Example 5: Selecting Samples
A school principal wants to find out what the students think about the teaching quality in the school. Which of these samples is unbiased?
- A questionnaire is available at the library for anyone who wants to take part in the survey.
- A list of male students to interview is randomly generated.
- A list of students to interview is randomly generated.
- All ninth grade students are interviewed.
- A list of female students to interview is randomly generated.
Answer
Recall that biased sampling is a method of forming a sample that favors certain values of the variable of study. The variable of study in this example is a student’s opinion on the teaching quality in the school. Let us consider the method in each option. We need to determine whether or not the method used for forming the sample favors students who have certain types of opinions about the teaching quality in the school.
- In this option, the sample is formed by volunteers among students who
come to the library. There are two reasons why this sampling method is
biased. Firstly, this is an example of convenience sampling. Remember that
convenience sampling is a method of forming a sample by volunteers. Convenience sampling is often biased because it attracts individuals who
already hold certain types of opinions on the variable of study. In this scenario, it is likely to attract students who either hate or love
the teaching quality in the school, leaving out the large part of the
population who do not hold strong opinions.

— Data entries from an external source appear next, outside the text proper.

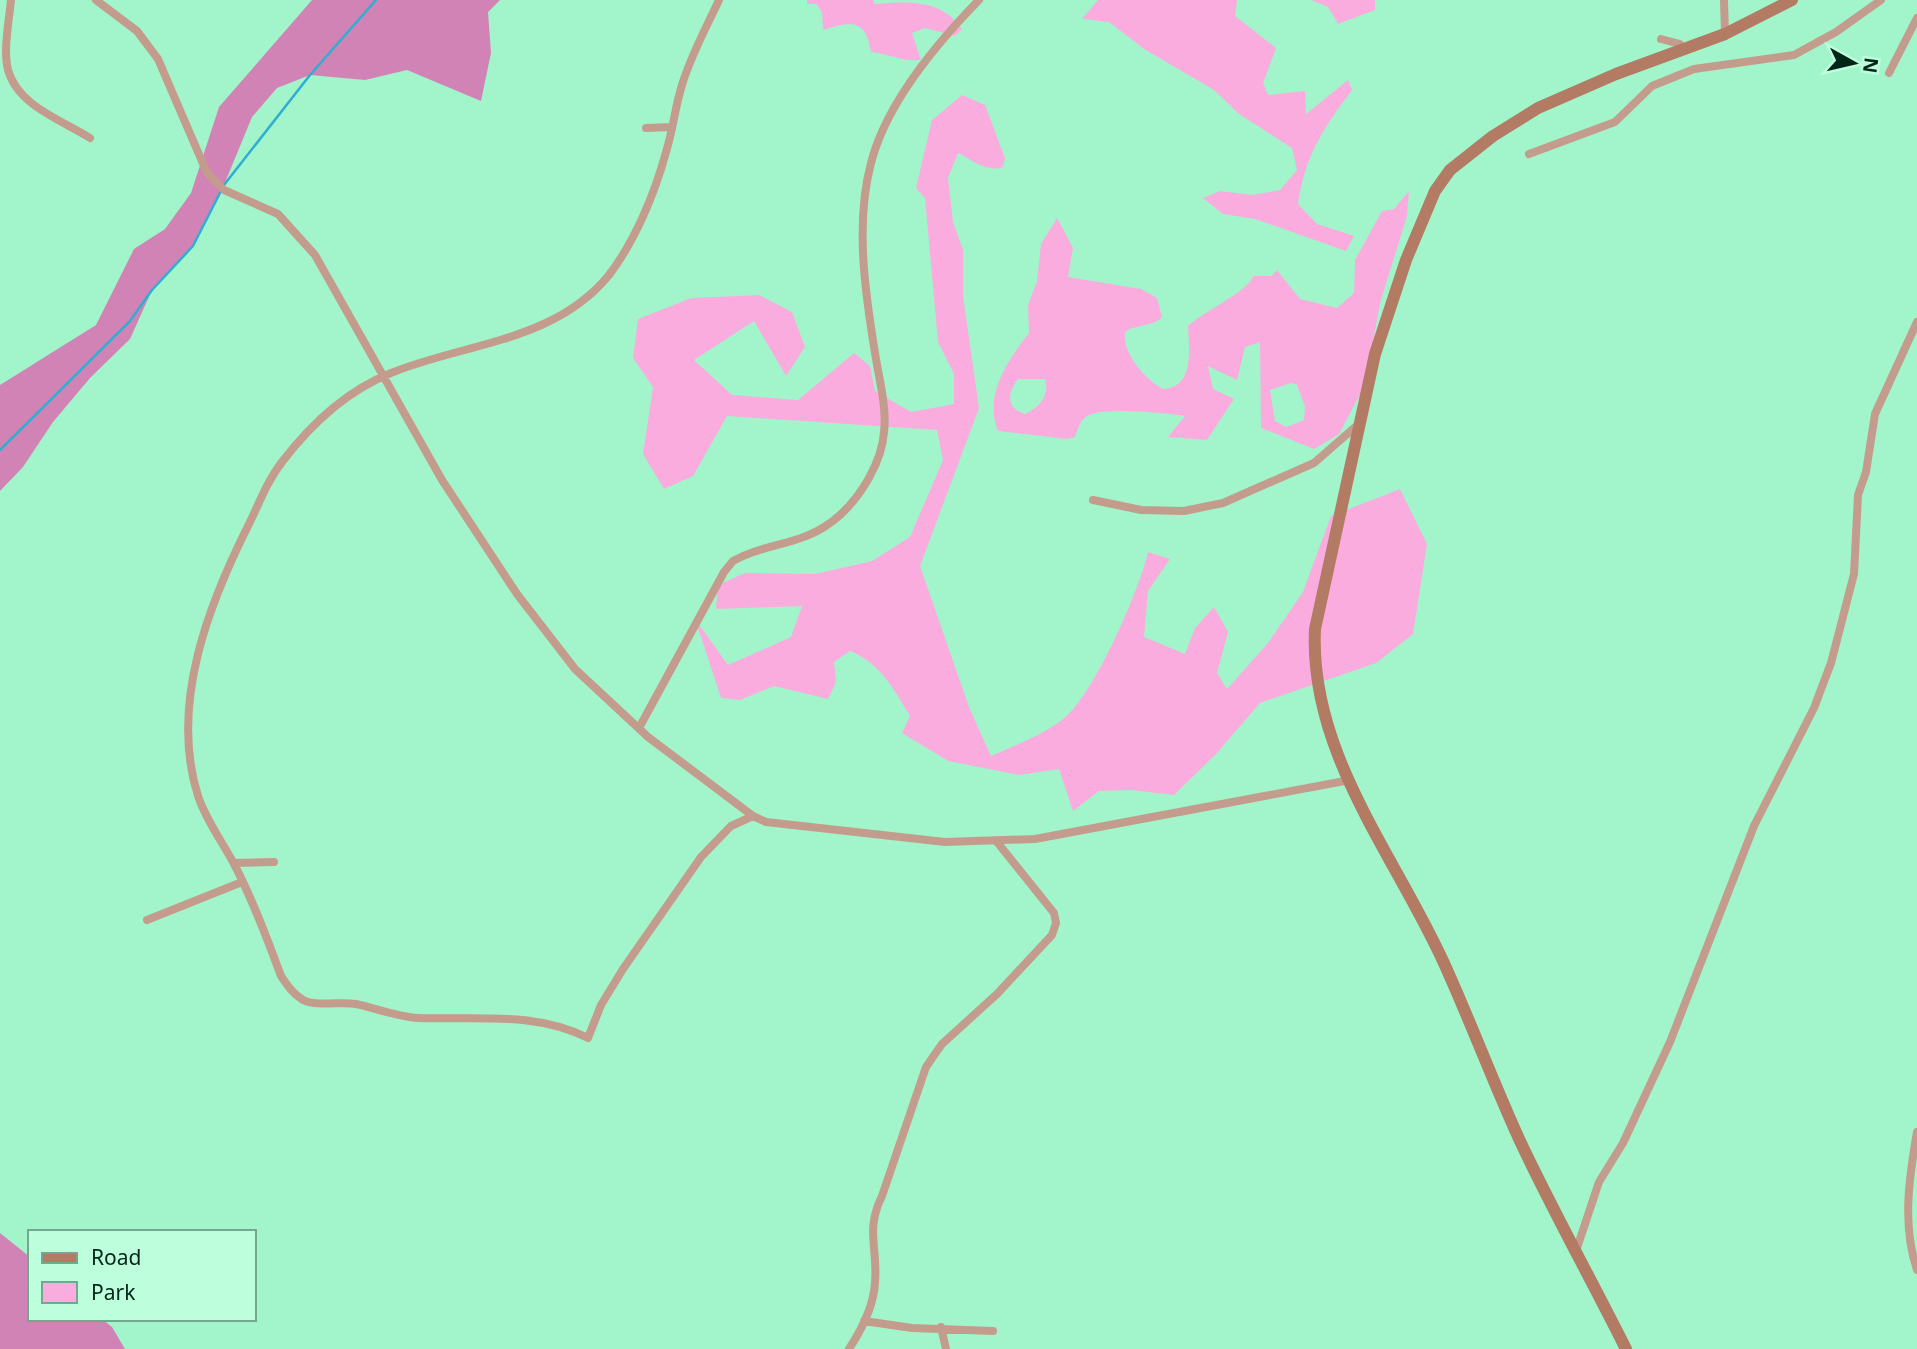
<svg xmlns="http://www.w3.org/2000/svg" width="1917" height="1349" font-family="'Noto Sans',sans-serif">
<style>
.green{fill:#fbacdf;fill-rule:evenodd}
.forest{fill:#d283b6}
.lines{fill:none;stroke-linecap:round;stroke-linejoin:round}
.stream{stroke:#30aed1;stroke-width:2.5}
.minor{stroke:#c49c8d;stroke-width:8}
.secondary{stroke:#b37a64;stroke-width:12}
</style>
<rect width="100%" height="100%" fill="#a2f5ca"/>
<path class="green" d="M807,0h66l2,4c36,-3 67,-4 87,25l-7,7 -30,-8 -13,5 9,27c-18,2 -32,-6 -50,-8 -5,-33 -20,-31 -48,-22l-1,-18 -6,-8h-9z
M1098,0h139l-2,16 41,32 -13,35 5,12 37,-4 1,23 42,-34 4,10c-29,39 -47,65 -54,114l19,20 37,12 -8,15 -91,-32 -32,-5 -20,-16 17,-7 32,4 28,-5 17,-20 -5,-22 -53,-34 -25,-24 -70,-41 -35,-27 -27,-3z
M1311,0h64v10l-37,14 -10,-17z
M962,95l23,10 20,53 -2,9c-15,6 -31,-7 -45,-14l-10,25 5,44 10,28v46l16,112 -59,158 49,141 22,49c23,-10 53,-22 72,-37 30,-22 77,-130 85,-167l22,7 -22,32 -4,46 41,17 10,-26 19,-21 14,25 -11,41 10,16 41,-46 35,-51 28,-76 69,-27 27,55 -14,90 -37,29 -116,40 -43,50 -43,42 -43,-5 -32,1 -26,20 -14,-42 -40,6 -71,-14 -46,-28 8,-17c-17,-28 -29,-52 -60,-65l-16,11 2,20 -8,17 -54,-13 -34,14 -19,-2 -26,-79 33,46 63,-28 11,-31 -86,3 2,-24 27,-12 70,1 57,-13 38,-24 33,-77 -6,-30 -210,-14 -34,60 -29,13 -21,-35 10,-67 -20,-29 5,-39 53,-21 68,-3 33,17 13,35 -19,29 -32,-55 -60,39 38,35 66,5 56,-47 16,13 5,25 36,21 43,-8v-30l-16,-32 -13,-144 -9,-10 16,-68z
M1409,191l-2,25 -27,87 -15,82 -26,49 -25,15 -53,-21 -1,-86 -15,5 -8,33 -29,-14 5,23 21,10 -27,41 -39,-3 17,-21c-19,-3 -79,-9 -96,-1 -9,4 -11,14 -14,22l-8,2 -69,-8c-15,-36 10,-71 31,-98l-1,-28 9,-24 4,-37 16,-26 16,30 -5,29 73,12 16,9 5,19c-9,10 -26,7 -37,15 -3,22 21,48 38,57 32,-2 26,-40 25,-63 20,-18 54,-30 66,-50h17l6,-6 23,29 37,9 17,-15 1,-33 27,-49 12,-2zM1018,379h27c5,16 -6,29 -20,35 -19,-6 -18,-20 -7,-35zM1291,383l6,2 8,22 -1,13 -18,7 -11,-6 -5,-31z"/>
<path class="forest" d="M312,0h188l-12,12 3,41 -10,48 -74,-31 -42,10 -55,-5 -33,13 -25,29 -28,68 -31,61 -41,44 -22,49 -40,39 -37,44 -30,45 -23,24v-106l96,-60 38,-76 31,-20 26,-36 28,-86z
M0,1233l30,24v62h72l10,8 13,22h-125z"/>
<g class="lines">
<path class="stream" d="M0,450l130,-129 22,-31 41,-44 31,-61 86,-110 66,-75"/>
<path class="minor" d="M11,0c-2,21 -8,50 -3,70 10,36 54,50 82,68
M96,0l41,31 21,28 49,114 17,17 54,24 37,41 127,225 75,114 58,75 73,68 105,79 13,6 179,20 90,-3 315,-59
M719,0c-13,28 -28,55 -37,85 -7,22 -9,45 -16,67 -11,41 -31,89 -57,123 -54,67 -145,68 -218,98 -45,18 -80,51 -109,89 -14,18 -22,39 -32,60 -41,81 -81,182 -52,274 8,24 23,44 35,66 19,36 34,76 48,114 6,9 12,18 22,24 14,7 37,1 53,4 19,4 43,13 62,14 58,2 117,-7 170,20l13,-33 22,-36 78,-112 30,-31 22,-10
M1724,0l1,34
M1661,39l19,5 2,7
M1889,73l28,-55
M646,128l26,-1
M1529,154l86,-32 37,-36 42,-17 100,-14 42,-23 45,-32
M1093,500l48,10 43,1 39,-8 91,-40 47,-41
M639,728l85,-156 9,-11c35,-20 72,-14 107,-46 21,-19 42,-53 44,-83 3,-25 -5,-53 -9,-79 -10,-61 -20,-130 -4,-190 15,-59 66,-120 108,-163
M234,863l40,-1
M147,920l95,-38
M1917,1132c-8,46 -15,93 0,138
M1576,1251l23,-69 24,-39 47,-101 84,-216 60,-118 17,-45 23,-89 4,-79 8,-23 9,-58 42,-92
M864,1321l48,7 81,3
M941,1327l5,22
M849,1349c13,-20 25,-43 26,-67 3,-34 -10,-52 7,-86l44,-129 16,-23 55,-50 55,-59 4,-12 -2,-10 -57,-71"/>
<path class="secondary" d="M1626,1349c-35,-70 -73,-138 -106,-208 -27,-59 -50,-121 -77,-180 -49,-107 -134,-209 -128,-332l60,-275 31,-94 29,-69 15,-21 43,-34 45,-28 78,-34 109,-40 67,-34"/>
</g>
<rect x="28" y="1230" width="228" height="91" fill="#bdfedc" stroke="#72a88d" stroke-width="2"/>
<rect x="42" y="1253" width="35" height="10" fill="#b37a64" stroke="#72a88d" stroke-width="2"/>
<text x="91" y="1265" font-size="21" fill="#022617">Road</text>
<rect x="42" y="1282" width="35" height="21" fill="#fbacdf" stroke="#72a88d" stroke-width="2"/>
<text x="91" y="1300" font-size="21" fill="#022617">Park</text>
<g transform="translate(1854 63) rotate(98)" stroke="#bdfedc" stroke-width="5" paint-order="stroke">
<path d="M0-5L12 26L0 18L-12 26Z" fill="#022617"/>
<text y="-10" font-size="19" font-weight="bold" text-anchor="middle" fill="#022617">N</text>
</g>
</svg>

Another source of bias in this sampling method is due to the fact that the questionnaires are left at a library. A library attracts students who like to study, and these students are more likely to think highly of the teaching quality in the school. In other words, this sampling method favors students who think highly of the teaching quality in the school, which means that this leads to a biased sample. - In this option, the sample is randomly generated only among the male students. This leaves out the entire female population of the school. It is possible that male students hold a different type of opinion on the teaching quality compared to the female students. Hence, this sampling method favors the opinions that male students are more likely to hold, meaning that this leads to a biased sample.
- In this option, a random sample is chosen from the entire population so that each individual is equally likely to be in the sample. This sampling method does not favor a student holding a certain type of opinion on the teaching quality in the school, which means that this sampling method is unbiased. Hence, this sample is unbiased.

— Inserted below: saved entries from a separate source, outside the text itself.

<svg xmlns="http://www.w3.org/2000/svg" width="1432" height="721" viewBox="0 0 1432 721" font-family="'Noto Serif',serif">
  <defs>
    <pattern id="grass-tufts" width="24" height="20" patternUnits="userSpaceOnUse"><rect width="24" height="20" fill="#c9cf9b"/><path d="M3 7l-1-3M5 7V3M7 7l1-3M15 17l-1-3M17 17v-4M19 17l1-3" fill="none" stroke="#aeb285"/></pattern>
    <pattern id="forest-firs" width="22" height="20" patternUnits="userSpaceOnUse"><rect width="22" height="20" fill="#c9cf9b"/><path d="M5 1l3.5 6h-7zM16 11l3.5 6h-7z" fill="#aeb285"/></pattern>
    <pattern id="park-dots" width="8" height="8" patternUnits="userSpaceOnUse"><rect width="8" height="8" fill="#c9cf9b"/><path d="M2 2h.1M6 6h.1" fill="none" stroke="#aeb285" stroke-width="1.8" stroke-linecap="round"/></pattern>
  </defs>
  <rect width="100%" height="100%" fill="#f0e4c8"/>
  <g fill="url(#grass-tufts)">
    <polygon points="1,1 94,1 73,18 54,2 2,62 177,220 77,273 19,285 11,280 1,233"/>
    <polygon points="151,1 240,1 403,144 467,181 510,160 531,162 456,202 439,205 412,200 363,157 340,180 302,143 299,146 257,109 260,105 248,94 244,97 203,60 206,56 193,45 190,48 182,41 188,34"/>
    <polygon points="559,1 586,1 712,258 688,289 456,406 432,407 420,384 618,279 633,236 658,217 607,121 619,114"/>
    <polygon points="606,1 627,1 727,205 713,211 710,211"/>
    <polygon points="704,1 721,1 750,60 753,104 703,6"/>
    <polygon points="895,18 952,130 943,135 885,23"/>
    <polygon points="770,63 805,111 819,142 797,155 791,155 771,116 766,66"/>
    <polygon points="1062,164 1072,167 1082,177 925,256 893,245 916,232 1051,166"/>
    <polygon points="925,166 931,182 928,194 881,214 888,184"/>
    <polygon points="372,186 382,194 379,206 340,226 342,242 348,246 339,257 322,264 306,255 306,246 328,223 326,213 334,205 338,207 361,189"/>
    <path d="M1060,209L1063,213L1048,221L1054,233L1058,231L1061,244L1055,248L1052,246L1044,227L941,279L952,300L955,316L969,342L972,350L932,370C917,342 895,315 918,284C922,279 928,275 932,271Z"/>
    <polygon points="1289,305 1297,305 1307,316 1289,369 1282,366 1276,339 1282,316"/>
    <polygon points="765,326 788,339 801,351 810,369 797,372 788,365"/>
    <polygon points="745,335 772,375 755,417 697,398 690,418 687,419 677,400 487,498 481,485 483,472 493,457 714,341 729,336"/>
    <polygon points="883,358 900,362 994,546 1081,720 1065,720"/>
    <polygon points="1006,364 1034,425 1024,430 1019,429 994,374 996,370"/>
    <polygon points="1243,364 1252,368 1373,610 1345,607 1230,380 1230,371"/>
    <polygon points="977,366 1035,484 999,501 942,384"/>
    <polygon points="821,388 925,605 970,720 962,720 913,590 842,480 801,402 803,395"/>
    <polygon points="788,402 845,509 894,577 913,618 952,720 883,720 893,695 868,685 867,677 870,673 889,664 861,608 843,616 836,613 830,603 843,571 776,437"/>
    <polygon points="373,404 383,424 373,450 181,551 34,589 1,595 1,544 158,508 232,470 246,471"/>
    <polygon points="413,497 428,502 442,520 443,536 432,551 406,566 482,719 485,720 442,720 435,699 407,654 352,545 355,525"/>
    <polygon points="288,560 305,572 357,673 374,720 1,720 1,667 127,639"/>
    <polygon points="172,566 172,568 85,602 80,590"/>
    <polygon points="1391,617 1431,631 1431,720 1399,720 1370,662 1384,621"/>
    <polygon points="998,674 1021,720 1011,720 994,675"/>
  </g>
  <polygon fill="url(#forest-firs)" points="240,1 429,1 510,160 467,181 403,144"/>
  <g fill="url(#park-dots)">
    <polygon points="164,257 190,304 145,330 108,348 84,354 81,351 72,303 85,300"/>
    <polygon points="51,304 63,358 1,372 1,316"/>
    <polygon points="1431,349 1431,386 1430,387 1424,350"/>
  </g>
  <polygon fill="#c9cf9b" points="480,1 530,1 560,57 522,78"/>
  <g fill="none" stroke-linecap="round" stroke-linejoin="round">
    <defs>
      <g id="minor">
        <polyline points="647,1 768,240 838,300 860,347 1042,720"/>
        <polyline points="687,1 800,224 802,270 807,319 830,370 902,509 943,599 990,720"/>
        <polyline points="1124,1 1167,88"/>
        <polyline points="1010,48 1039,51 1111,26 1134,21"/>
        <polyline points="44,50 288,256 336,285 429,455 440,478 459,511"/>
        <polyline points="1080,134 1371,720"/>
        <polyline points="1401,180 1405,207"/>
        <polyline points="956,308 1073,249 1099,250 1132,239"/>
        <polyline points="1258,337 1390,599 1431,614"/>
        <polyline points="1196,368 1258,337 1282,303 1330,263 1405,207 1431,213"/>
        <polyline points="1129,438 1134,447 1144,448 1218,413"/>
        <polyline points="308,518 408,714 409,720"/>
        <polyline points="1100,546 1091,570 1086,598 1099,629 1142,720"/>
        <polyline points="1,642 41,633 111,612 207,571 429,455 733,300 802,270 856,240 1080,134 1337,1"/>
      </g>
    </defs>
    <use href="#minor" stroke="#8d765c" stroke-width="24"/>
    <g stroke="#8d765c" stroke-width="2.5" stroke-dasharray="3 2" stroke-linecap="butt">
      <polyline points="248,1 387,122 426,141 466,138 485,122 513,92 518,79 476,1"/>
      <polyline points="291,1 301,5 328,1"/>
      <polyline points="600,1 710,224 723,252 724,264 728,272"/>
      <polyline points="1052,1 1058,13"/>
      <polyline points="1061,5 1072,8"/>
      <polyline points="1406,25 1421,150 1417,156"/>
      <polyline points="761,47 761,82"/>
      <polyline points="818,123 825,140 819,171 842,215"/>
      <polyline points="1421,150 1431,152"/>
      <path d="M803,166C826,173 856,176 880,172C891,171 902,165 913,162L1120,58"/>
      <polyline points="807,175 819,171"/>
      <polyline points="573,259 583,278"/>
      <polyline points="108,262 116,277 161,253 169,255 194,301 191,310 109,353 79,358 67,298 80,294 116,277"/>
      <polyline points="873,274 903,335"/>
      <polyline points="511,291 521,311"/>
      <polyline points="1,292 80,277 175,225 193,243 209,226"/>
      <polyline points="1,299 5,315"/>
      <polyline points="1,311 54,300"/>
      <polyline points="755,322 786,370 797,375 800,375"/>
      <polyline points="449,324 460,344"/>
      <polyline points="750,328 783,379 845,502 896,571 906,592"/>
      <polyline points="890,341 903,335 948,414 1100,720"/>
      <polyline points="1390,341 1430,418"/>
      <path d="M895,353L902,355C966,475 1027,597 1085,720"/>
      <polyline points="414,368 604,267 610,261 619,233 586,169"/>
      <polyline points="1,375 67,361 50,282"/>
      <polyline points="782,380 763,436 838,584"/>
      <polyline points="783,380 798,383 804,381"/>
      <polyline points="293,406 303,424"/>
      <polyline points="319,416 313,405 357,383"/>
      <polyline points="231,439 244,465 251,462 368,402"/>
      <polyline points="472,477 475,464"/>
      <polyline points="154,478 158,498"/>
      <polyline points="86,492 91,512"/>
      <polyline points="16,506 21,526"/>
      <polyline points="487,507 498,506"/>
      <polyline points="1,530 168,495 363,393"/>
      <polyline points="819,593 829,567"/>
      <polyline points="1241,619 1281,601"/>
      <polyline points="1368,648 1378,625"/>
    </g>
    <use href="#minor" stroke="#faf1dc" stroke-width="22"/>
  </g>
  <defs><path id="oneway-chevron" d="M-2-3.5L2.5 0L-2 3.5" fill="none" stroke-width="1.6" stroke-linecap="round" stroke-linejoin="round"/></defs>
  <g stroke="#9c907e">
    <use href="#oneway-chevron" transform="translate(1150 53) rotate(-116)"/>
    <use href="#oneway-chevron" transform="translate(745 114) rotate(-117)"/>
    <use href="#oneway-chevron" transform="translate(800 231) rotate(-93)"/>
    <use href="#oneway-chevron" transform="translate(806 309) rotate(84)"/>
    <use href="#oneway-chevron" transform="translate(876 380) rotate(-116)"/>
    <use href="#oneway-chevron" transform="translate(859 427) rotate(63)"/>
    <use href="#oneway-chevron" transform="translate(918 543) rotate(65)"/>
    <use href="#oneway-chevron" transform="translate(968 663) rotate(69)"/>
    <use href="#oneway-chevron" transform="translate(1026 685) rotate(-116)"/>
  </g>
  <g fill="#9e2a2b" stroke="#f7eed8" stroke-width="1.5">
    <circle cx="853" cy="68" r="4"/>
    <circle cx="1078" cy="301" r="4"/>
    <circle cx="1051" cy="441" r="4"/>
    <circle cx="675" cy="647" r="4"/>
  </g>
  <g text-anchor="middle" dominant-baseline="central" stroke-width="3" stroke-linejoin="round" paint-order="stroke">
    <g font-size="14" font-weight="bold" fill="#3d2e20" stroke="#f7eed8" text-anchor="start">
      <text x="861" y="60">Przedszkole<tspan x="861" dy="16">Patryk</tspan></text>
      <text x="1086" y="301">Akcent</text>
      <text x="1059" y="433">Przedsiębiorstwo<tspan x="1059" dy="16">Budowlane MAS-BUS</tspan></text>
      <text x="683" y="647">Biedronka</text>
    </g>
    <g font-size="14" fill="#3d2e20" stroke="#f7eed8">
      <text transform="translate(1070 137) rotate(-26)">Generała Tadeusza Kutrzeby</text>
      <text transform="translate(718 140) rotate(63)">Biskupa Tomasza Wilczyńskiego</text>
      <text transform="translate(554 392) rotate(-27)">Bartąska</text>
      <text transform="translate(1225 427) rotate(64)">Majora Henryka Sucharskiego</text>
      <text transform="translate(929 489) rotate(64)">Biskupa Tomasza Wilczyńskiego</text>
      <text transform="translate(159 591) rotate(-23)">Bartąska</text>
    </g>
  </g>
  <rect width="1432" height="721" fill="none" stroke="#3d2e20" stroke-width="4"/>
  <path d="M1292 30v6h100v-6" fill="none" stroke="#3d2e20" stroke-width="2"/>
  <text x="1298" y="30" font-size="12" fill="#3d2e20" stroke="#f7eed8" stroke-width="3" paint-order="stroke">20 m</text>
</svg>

- In this option, only ninth grade students are selected for the sample. This would be a good sample if the variable of study was the teaching quality in the ninth grade classrooms, but not in the entire school. If the ninth grade teaching quality is worse compared to that of the other grades, this sampling method will favor students who hold low opinions of the teaching quality. This means that this sampling method is biased. Hence, this sample is biased.
- In this option, only female students are selected for the sample. Similar to option B, this sampling method is biased. Hence, this sample is biased.
The only unbiased sample is that in option C.
Let us finish by recapping a few important concepts.
Key Points
- A sample is representative of the population if the sample and the population share similar distributions of individuals’ characteristics relevant to the variable of study.
- To form a sample that is representative of the entire population, researchers should ensure that each individual in the population has an equal chance of being selected for the sample. This does not guarantee a representative sample, since one can always end up with a box of bad apples by chance. Hence, it is also important to select a sufficiently large sample to reduce this effect.
- Biased sampling is a method of forming a sample that favors certain values of the variable of study. A sample obtained from a biased sampling method is likely not representative of the entire population.
- Convenience sampling is a method of forming a sample by volunteers. Convenience sampling is a prominent example of biased sampling methods.